▶ What to produce: Return every line from the records below with the string "para".

(Collected data)

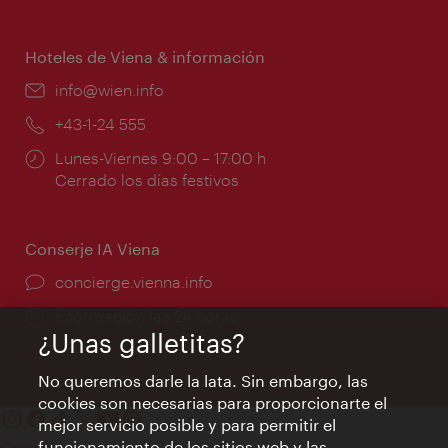
de
apertura:
Hoteles de Viena & información
e-
info@wien.info
mail:
Teléfono:
+43-1-24 555
Horarios
Lunes-Viernes 9:00 – 17:00 h
de
Cerrado los días festivos
apertura:
Conserje IA Viena
concierge.vienna.info
Información las 24 horas
¿Unas galletitas?
No queremos darle la lata. Sin embargo, las
cookies son necesarias para proporcionarte el
mejor servicio posible y para permitir el
funcionamiento de los sitios web y las
Contacto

▶ Answer below:
cookies son necesarias para proporcionarte el
mejor servicio posible y para permitir el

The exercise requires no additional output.